In Icebergology™, social constructs live mostly above the surface—in our collective thoughts, emotions, and behaviors.

They represent the visible patterns of a culture’s shared story. But beneath the surface lies the spiritual core: divine design, identity, and the work of the Holy Spirit to transform the heart.

When we confuse what is socially constructed with what is spiritually created, our “iceberg” tips. Healing begins when we realign human meaning with divine truth.



A Marriage Example

Marriage perfectly illustrates this dynamic.

A sociologist may say marriage is a social construct—a human arrangement for stability and child-rearing. That’s partly true. Customs differ across history.

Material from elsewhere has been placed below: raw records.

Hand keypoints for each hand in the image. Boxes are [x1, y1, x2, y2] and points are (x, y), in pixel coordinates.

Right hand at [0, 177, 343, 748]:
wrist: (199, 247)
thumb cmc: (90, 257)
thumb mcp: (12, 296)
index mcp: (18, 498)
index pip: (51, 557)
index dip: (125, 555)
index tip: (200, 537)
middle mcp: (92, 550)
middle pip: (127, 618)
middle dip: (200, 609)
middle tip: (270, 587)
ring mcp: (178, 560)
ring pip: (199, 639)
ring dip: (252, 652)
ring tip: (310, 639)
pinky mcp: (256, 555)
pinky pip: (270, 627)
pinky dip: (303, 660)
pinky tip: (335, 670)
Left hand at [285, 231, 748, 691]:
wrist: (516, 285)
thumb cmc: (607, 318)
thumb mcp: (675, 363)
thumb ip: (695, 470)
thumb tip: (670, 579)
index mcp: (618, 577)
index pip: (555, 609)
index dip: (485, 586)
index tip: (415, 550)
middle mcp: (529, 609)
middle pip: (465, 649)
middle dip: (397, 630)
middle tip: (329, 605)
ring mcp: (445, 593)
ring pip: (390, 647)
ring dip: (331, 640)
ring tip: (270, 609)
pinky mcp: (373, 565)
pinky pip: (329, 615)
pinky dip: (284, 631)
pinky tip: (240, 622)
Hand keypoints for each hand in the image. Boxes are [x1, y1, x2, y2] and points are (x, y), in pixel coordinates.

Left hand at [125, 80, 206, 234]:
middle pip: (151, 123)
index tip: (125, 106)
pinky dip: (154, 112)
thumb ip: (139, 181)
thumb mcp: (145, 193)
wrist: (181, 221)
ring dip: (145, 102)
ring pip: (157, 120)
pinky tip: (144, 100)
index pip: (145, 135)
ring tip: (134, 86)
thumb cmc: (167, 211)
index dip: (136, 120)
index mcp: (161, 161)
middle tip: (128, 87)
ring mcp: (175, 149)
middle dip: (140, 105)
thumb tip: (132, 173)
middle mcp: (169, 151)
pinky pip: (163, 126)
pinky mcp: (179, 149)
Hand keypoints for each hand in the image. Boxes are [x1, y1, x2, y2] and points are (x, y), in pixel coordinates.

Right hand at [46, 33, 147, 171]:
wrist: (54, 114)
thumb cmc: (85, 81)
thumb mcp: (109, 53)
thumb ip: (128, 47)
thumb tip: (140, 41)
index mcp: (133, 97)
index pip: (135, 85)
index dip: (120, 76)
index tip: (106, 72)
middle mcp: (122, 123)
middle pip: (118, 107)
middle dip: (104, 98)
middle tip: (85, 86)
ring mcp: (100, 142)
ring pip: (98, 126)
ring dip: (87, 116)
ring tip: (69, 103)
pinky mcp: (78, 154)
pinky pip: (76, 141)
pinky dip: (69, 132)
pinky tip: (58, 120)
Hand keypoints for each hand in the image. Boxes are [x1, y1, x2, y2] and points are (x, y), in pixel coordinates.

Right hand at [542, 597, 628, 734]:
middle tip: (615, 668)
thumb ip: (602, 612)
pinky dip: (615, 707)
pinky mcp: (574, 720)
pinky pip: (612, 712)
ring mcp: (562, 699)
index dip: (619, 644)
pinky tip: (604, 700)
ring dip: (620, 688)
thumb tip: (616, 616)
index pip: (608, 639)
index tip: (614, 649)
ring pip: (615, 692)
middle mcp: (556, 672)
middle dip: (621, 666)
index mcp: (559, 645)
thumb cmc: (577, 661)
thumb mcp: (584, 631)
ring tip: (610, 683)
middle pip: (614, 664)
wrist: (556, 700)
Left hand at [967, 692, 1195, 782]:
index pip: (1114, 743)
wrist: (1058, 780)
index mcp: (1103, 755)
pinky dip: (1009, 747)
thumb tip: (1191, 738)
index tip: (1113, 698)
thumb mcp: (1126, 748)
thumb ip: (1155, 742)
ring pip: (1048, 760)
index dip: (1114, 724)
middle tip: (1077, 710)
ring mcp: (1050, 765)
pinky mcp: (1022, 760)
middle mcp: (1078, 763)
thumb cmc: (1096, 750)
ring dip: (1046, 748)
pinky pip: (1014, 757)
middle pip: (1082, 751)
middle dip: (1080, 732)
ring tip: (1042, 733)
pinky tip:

But theology reveals a deeper reality: marriage is a sacred covenant designed by God to mirror Christ’s relationship with the Church (Ephesians 5:31–32).

So, marriage is both constructed and created.
Culture shapes the form. God defines the purpose.



Redeeming the Construct

Believers don’t need to reject the language of social construction—we can redeem it.

We acknowledge that people shape meaning through culture and then submit that meaning to divine revelation.

Social constructs tell us how people see the world.
Theology tells us what is ultimately real about the world.

Both matter. But only one can serve as the foundation.



A Closing Reflection

In a world where everything seems negotiable, theology anchors us. It reminds us that truth is not a cultural trend—it is a person: Jesus Christ (John 14:6).

Yes, there is room for theological conviction in conversations about social constructs. In fact, without theology, our constructs drift unmoored.

When faith guides our meaning-making, our human stories align with God’s greater story—
and that’s where peace and transformation begin.



💡 Icebergology™ Insight

Social constructs shape our collective behavior, but divine revelation shapes our eternal identity. True transformation happens when the surface aligns with the Source.